Omit the pictures while printing every entry below exactly as given.

<<<<

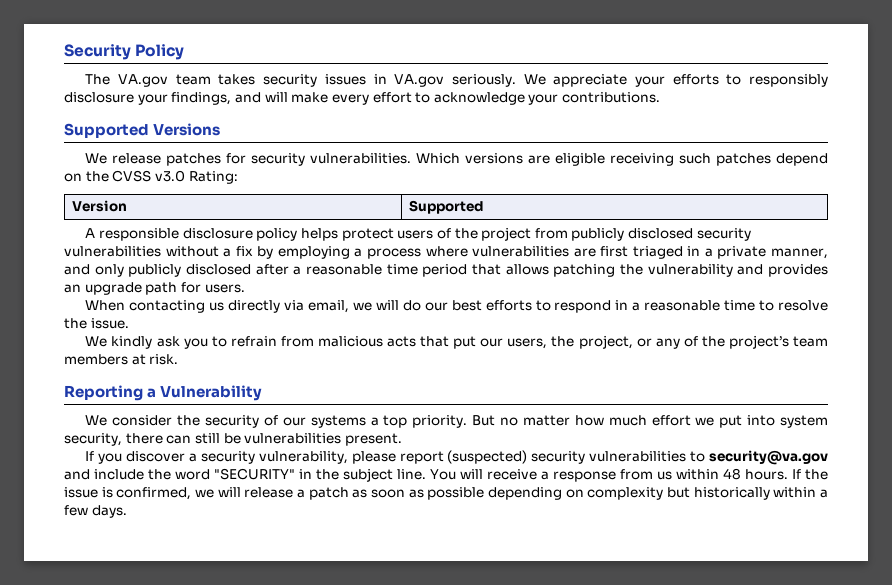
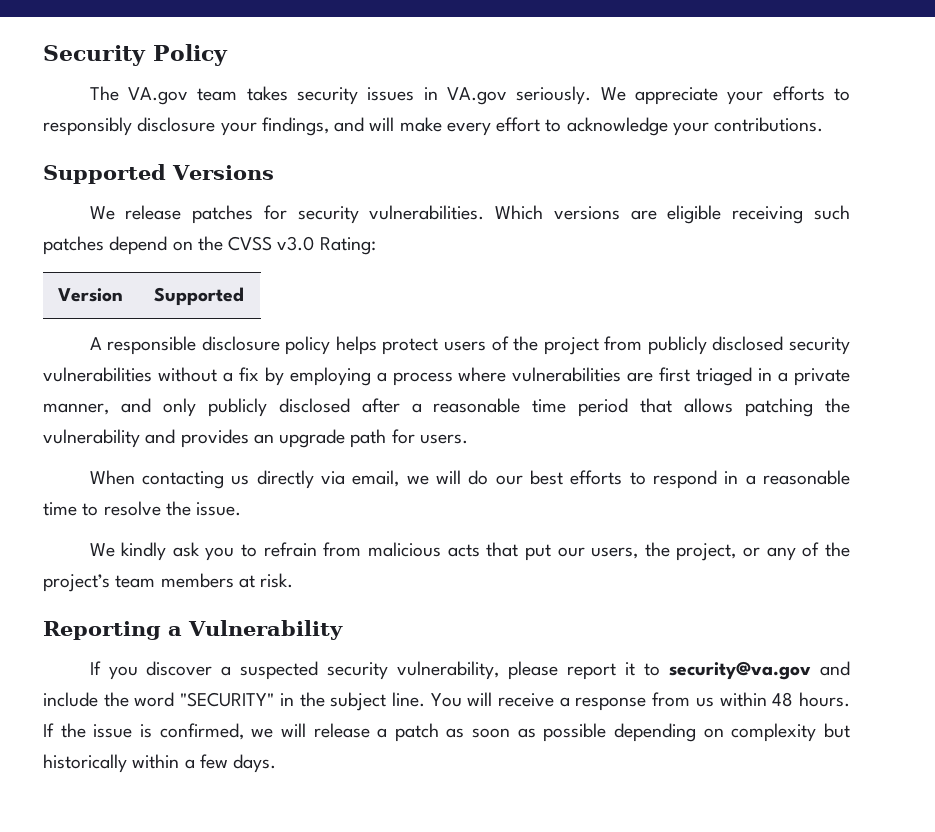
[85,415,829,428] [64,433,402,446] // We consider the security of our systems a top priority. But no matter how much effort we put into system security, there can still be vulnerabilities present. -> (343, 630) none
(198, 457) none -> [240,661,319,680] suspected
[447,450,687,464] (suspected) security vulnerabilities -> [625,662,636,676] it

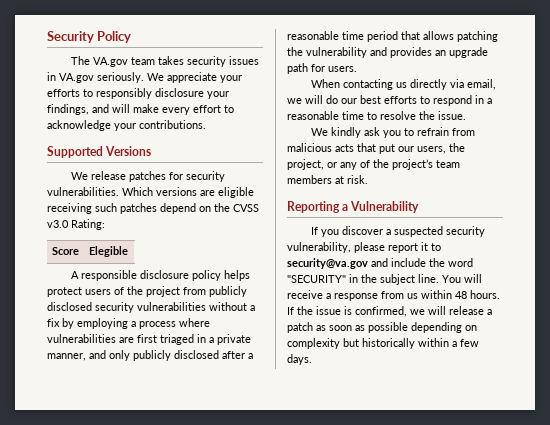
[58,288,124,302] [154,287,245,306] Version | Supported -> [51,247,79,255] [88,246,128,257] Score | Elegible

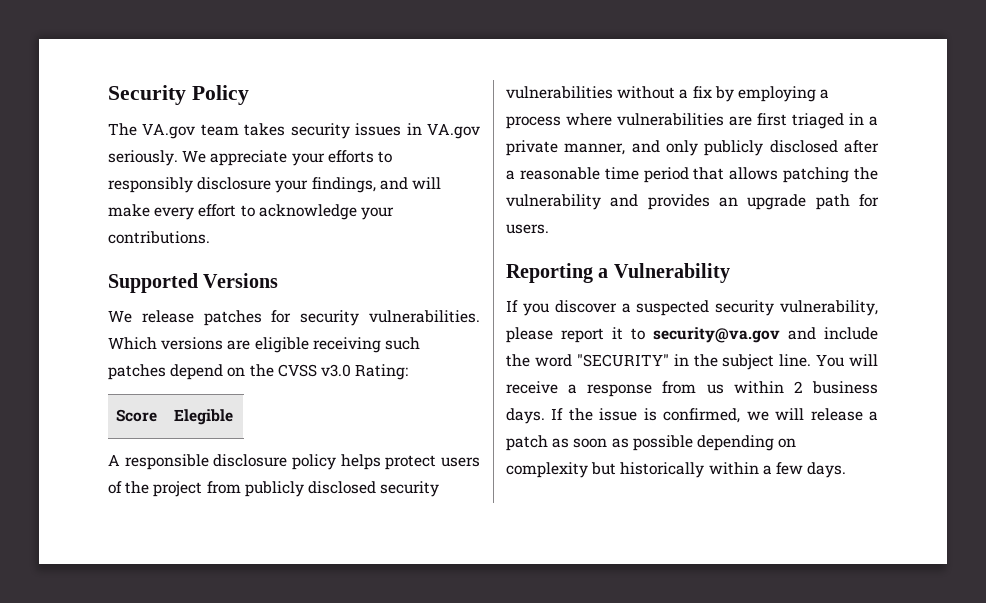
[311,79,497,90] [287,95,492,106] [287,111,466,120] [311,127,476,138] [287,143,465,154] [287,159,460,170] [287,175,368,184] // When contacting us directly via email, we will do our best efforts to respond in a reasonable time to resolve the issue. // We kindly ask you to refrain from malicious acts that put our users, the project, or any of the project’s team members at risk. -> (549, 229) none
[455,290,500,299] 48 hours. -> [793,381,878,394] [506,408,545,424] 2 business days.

>>>>

» Response to this task
[85,415,829,428] [64,433,402,446] // We consider the security of our systems a top priority. But no matter how much effort we put into system security, there can still be vulnerabilities present. -> (343, 630) none
(198, 457) none -> [240,661,319,680] suspected
[447,450,687,464] (suspected) security vulnerabilities -> [625,662,636,676] it

[58,288,124,302] [154,287,245,306] Version | Supported -> [51,247,79,255] [88,246,128,257] Score | Elegible

[311,79,497,90] [287,95,492,106] [287,111,466,120] [311,127,476,138] [287,143,465,154] [287,159,460,170] [287,175,368,184] // When contacting us directly via email, we will do our best efforts to respond in a reasonable time to resolve the issue. // We kindly ask you to refrain from malicious acts that put our users, the project, or any of the project’s team members at risk. -> (549, 229) none
[455,290,500,299] 48 hours. -> [793,381,878,394] [506,408,545,424] 2 business days.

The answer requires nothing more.